● **WHAT IS NEEDED**:
Write out the listing below word for word, beginning at its first line and stopping after the line that contains "Deployment thành công".

**** RECORDS PROVIDED

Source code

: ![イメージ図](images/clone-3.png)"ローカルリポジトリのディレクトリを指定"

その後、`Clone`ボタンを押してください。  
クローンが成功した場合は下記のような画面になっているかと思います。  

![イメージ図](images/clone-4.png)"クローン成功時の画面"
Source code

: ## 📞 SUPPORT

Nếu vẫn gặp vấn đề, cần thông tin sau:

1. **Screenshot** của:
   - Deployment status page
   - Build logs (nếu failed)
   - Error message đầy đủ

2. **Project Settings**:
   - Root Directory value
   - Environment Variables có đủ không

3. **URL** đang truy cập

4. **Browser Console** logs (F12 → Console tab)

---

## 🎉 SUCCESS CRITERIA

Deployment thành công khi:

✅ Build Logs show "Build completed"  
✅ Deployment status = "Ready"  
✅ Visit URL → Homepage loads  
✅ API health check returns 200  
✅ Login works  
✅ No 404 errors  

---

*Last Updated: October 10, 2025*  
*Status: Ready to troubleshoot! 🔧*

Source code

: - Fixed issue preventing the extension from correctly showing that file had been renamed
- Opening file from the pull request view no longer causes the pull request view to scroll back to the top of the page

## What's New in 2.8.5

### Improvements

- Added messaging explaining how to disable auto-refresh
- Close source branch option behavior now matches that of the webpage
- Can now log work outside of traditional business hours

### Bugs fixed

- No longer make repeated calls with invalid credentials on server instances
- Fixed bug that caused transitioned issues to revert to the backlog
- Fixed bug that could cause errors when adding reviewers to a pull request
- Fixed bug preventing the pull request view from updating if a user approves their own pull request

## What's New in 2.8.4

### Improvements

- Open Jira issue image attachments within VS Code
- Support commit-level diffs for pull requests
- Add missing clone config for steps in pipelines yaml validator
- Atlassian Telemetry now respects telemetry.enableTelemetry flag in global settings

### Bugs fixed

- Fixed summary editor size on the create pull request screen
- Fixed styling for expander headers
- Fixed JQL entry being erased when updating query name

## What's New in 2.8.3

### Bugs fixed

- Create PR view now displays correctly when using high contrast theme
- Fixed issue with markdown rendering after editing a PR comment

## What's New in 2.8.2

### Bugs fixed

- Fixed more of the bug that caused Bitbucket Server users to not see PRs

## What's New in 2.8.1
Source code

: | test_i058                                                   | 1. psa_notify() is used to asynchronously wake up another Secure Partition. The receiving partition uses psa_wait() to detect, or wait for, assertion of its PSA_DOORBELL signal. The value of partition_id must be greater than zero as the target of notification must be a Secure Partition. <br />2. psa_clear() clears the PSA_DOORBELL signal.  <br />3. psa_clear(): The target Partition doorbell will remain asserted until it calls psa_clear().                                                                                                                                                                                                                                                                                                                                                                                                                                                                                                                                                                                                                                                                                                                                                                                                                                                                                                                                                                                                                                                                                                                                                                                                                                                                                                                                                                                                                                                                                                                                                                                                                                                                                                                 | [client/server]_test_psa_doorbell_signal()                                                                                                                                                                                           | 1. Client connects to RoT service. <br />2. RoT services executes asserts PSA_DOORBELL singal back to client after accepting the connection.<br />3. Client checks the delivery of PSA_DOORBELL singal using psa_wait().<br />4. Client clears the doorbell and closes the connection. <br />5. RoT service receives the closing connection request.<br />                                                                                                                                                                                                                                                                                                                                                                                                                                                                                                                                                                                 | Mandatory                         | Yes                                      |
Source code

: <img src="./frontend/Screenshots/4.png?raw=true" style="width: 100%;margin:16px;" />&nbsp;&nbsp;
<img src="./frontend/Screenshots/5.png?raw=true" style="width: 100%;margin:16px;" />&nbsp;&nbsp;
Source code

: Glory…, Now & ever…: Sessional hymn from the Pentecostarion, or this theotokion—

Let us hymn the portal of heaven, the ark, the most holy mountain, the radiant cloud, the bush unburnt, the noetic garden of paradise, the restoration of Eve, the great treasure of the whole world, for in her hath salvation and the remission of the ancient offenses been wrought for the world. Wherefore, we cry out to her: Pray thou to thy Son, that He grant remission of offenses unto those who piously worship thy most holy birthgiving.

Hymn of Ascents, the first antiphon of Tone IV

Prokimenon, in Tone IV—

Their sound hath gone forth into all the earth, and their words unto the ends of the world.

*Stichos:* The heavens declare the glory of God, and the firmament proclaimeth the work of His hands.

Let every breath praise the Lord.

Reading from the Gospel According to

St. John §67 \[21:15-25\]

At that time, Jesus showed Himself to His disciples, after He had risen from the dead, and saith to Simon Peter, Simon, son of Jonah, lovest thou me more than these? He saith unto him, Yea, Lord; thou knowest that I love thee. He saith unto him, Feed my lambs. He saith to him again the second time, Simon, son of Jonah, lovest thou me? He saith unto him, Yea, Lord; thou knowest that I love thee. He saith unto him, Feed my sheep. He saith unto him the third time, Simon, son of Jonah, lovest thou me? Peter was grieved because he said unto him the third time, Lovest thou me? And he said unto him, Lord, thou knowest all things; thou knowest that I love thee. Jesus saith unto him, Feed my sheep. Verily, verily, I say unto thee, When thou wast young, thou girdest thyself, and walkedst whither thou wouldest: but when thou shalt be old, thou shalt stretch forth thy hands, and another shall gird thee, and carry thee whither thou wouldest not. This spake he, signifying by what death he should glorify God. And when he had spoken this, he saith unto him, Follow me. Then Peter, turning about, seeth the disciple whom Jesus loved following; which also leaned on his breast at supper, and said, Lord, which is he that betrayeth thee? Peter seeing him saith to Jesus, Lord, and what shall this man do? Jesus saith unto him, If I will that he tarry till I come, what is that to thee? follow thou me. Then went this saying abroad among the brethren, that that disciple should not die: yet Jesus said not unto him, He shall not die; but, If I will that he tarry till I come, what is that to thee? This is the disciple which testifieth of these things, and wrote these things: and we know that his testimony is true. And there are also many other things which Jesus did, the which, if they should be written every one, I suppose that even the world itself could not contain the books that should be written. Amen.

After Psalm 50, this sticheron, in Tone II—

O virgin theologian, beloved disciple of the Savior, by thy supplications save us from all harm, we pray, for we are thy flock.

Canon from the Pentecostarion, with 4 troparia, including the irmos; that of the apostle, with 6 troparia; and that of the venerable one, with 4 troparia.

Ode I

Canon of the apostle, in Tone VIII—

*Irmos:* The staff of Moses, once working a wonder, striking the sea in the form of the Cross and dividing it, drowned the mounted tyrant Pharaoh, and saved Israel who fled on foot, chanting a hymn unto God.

********

● **RESPONSE BELOW**:
Source code

: ![イメージ図](images/clone-3.png)"ローカルリポジトリのディレクトリを指定"

その後、`Clone`ボタンを押してください。  
クローンが成功した場合は下記のような画面になっているかと思います。  

![イメージ図](images/clone-4.png)"クローン成功時の画面"
Source code

: ## 📞 SUPPORT

Nếu vẫn gặp vấn đề, cần thông tin sau:

1. **Screenshot** của:
   - Deployment status page
   - Build logs (nếu failed)
   - Error message đầy đủ

2. **Project Settings**:
   - Root Directory value
   - Environment Variables có đủ không

3. **URL** đang truy cập

4. **Browser Console** logs (F12 → Console tab)

---

## 🎉 SUCCESS CRITERIA

Deployment thành công khi:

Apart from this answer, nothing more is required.